Cardiovascular hemodynamics (Swan-Ganz catheter), Acute Physiology and Chronic Health Evaluation II score, creatinine, electrolytes, and blood urea nitrogen were recorded daily. Cytokines (TNF alpha, TNF alpha-RII, interleukin (IL) 1beta, IL1RA, IL2, IL2R, IL6, IL6R, IL8, IL10) were measured in prefilter blood and in ultrafiltrate immediately preceding and 12, 24, 48, and 72 h after initiating continuous venovenous hemofiltration (CVVH). Septic patients showed elevated cardiovascular values for cardiac output (7.2 +/- 2.1 l/min), cardiac index (4.2 +/- 1.3 l/min per m2), and stroke volume (67 +/- 23 ml) and reduced values for systemic vascular resistance (540 +/- 299 dyn x s x cm(-5)). All hemodynamic values normalized within the first 24 h after initiating CVVH treatment.

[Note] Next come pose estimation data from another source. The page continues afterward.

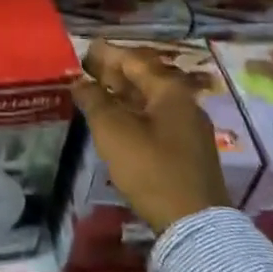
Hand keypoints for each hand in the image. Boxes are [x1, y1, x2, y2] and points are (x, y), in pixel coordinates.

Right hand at [74, 40, 229, 232]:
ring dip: (122, 94)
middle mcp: (184, 102)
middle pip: (144, 79)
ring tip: (95, 93)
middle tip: (85, 69)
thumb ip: (94, 99)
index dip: (106, 54)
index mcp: (170, 90)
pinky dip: (133, 113)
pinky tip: (116, 120)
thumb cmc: (150, 167)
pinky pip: (155, 119)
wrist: (193, 223)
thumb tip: (79, 81)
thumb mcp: (113, 129)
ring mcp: (189, 128)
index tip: (84, 49)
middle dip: (113, 73)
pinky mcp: (187, 150)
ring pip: (149, 100)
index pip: (133, 60)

TNF alpha was 1833 +/- 1217 pg/ml in septic patients and 42.9 +/- 6.3 pg/ml in nonseptic patients (p < 0.05) prior to CVVH. TNF alpha was detected in ultrafiltrate but did not decrease in blood during treatment with CVVH. There was no difference in IL 1beta between septic (3.8 +/- 1.9 pg/ml) and nonseptic patients (1.7 +/- 0.5 pg/ml). No significant elimination of cytokines was achieved in the present study by CVVH treatment.

CONCLUSIONS

These findings demonstrate that CVVH can remove TNF alpha and special cytokines from the circulation of critically ill patients. Cardiovascular hemodynamics seemed to improve in septic patients after induction of hemofiltration treatment, although there was no evidence that extracorporeal removal of cytokines achieved a reduction in blood levels. The study indicates that low volume continuous hemofiltration with polysulphone membranes in patients with acute renal failure is not able to induce significant removal of cytokines.

摘要

目的

确定持续静静脉血液滤过是否能从患有脓毒症和急性肾衰竭的重症患者循环中清除肿瘤坏死因子α(TNFα)及细胞因子,并定量这些细胞因子的清除率和清除速度及其对血清细胞因子浓度的影响。

设计

对使用聚砜膜进行持续静静脉血液滤过(24 小时持续滤过)的急性肾衰竭患者进行前瞻性对照研究。

患者

研究了 33 例机械通气的急性肾衰竭患者,其中脓毒症导致的急性肾衰竭患者 18 例,心血管疾病导致的急性肾衰竭患者 15 例。

干预措施

在持续血液滤过的前 72 小时内及期间进行血流动力学监测,并采集血液和超滤液样本。

测量指标及主要结果

每日记录心血管血流动力学指标(用 Swan - Ganz 导管测量)、急性生理与慢性健康状况评分 II、肌酐、电解质和血尿素氮。在开始持续静静脉血液滤过(CVVH)之前、开始后即刻、12、24、48 和 72 小时,分别测定滤器前血液和超滤液中的细胞因子(TNFα、TNFα - RII、白细胞介素(IL)1β、IL1RA、IL2、IL2R、IL6、IL6R、IL8、IL10)。脓毒症患者的心输出量(7.2±2.1 升/分钟)、心脏指数(4.2±1.3 升/分钟每平方米)和每搏输出量(67±23 毫升)的心血管数值升高,而全身血管阻力(540±299 达因×秒×厘米⁻⁵)数值降低。在开始 CVVH 治疗后的最初 24 小时内,所有血流动力学数值均恢复正常。CVVH 治疗前,脓毒症患者的 TNFα为 1833±1217 皮克/毫升,非脓毒症患者为 42.9±6.3 皮克/毫升(p<0.05)。在超滤液中检测到了 TNFα,但在 CVVH 治疗期间血液中的 TNFα并未降低。脓毒症患者(3.8±1.9 皮克/毫升)和非脓毒症患者(1.7±0.5 皮克/毫升)的 IL1β无差异。在本研究中,CVVH 治疗未实现细胞因子的显著清除。

结论

这些发现表明 CVVH 可从重症患者循环中清除 TNFα和特定细胞因子。尽管没有证据表明体外清除细胞因子能使血液中细胞因子水平降低,但在脓毒症患者中,血液滤过治疗诱导后心血管血流动力学似乎有所改善。该研究表明,急性肾衰竭患者使用聚砜膜进行小容量持续血液滤过不能显著清除细胞因子。